Your Data Protection

How your data is kept safe, what your PIN does, device keys, and what happens if you lose access.

This guide covers Desktop, iOS, and Android. Where the experience differs, platform-specific instructions are noted.

Your hotline encrypts sensitive data so that even the server cannot read it. This guide explains what that means for you in plain terms — no technical background needed.

Your device keys

When you set up your account, the app creates a pair of cryptographic keys that live only on your device. Think of them as a lock and a key: one key encrypts data, the other decrypts it. These are called your device keys.

Your device keys are unique to your device. If you use the hotline on a second device, that device gets its own keys — linked to your identity through the device authorization process (see Device Linking below).

Your device keys never leave your device. The server never sees them. When you read your notes or messages, the decryption happens entirely on your device.

Your PIN protects your keys

Your PIN encrypts your device keys in storage. When you lock the app or your device, your keys are sealed. When you enter your PIN, they are unlocked so you can read your data.

Choose a strong PIN and remember it. Without it, your keys stay locked.

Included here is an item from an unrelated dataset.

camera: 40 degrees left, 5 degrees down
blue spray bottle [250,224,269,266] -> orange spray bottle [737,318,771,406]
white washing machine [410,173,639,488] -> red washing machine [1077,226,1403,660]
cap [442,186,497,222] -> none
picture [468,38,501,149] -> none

Platform-specific key storage

On Desktop: Your device keys are stored in Tauri Stronghold — an encrypted vault built into the desktop app. The Stronghold is sealed with your PIN. Keys never enter the webview or browser context.

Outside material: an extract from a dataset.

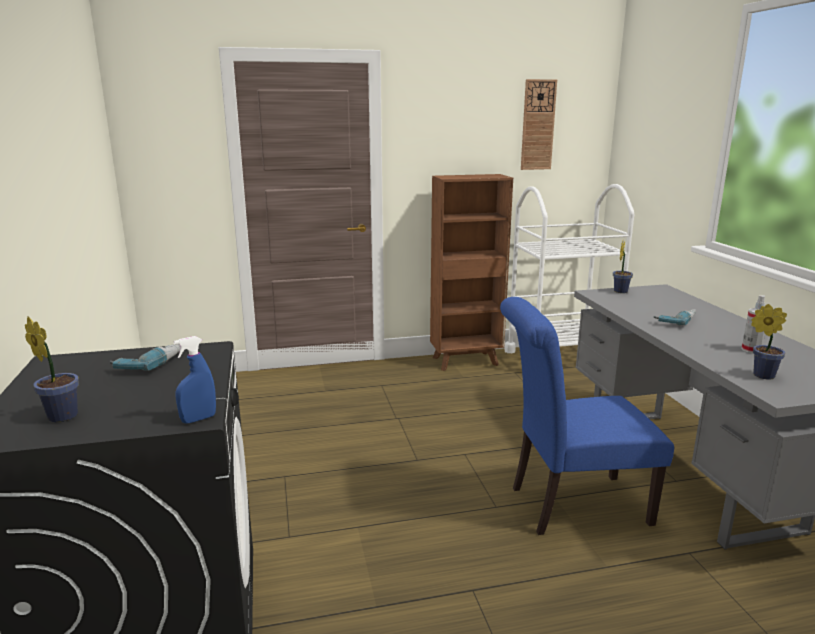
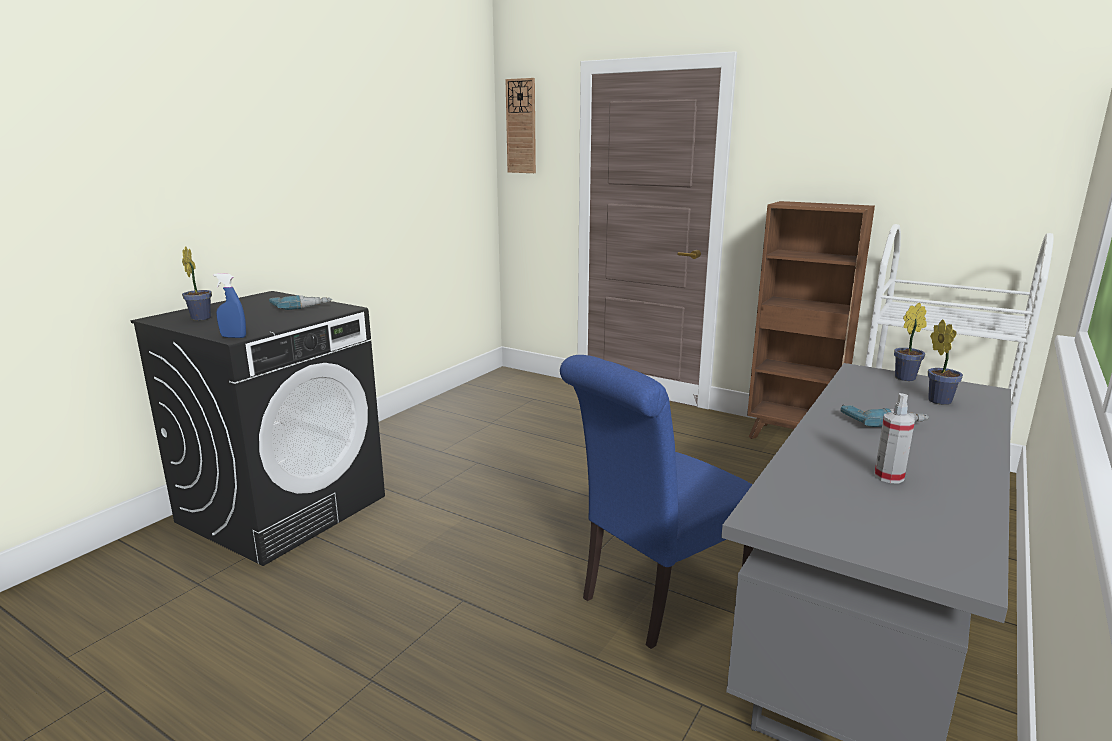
camera: 45 degrees right, 0 degrees up
blue chair [500,297,674,535] -> blue chair turned 75 degrees counterclockwise [560,355,754,649]
wall clock [521,79,557,170] -> wall clock moved to [506,78,536,173]
potted plant [751,304,787,379] -> potted plant moved to [928,319,963,405]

On iOS: Your device keys are stored in the iOS Keychain, protected by your PIN and optionally by Face ID or Touch ID.

On Android: Your device keys are stored in Android Keystore via EncryptedSharedPreferences, protected by your PIN and optionally by biometric unlock.

What is encrypted

• Call notes — encrypted on your device before being sent to the server. Only you and your admins can read them.
• Contact information — names, phone numbers, and personal details are encrypted.
• Messages — conversations over SMS, WhatsApp, Signal, and other channels are encrypted when stored.
• Reports — report content and attachments are encrypted before upload.
• Hub data — shift names, role names, and other internal labels are encrypted with a shared hub key.

The server stores only scrambled data. Even if someone gained access to the database, they would not be able to read your content.

How note encryption works

Each note is encrypted with a unique random key (not derived from your identity). This key is then wrapped (encrypted) separately for each authorized reader — you and each admin. This design means:

• If one reader’s keys are compromised, other readers’ copies remain secure
• Compromising a past key does not expose past notes (forward secrecy)
• Admins can read notes without users needing to share their keys

This system uses HPKE (Hybrid Public Key Encryption, RFC 9180) with X25519 key exchange and AES-256-GCM content encryption.

Hub key

Organization-level data (shift schedules, role names, hub settings) is encrypted with a hub key — a random 32-byte key shared among all hub members. Each member receives the hub key wrapped for their individual device key.

When a member leaves the hub, the hub key is rotated and re-wrapped for all remaining members. The departed member’s copy becomes useless.

Device linking

If you use the hotline on more than one device — for example, your computer and your phone — you can link them. Each new device gets its own device keys, authorized through a secure linking process.

On Desktop: Go to Settings and use the Link Device option. A QR code or pairing code is displayed. Scan or enter it on your other device to authorize it.

On iOS and Android: During onboarding, you can link to an existing account by scanning the pairing code shown on your desktop or another mobile device.

The device authorization chain (sigchain) keeps a record of which devices are authorized for your account. If a device is lost or stolen, an admin can revoke its authorization.

Domain separation

All cryptographic operations use unique context labels — 57 of them — that prevent one type of operation’s output from being reused in another context. This is a technical defense against certain classes of attacks. You do not need to understand the details, but it is why your data remains secure even if an attacker has some knowledge of the system.

What happens if you lose access

If you forget your PIN or lose your device, see the Account Recovery guide. The short version: an admin can help you re-enroll on a new device.

For admins

You hold a special responsibility — your device keys can decrypt team members’ notes and data. Keep your credentials secure, enable biometric unlock on mobile, and follow your organization’s security procedures. Consider registering a backup device through device linking so you are not locked out if your primary device is unavailable.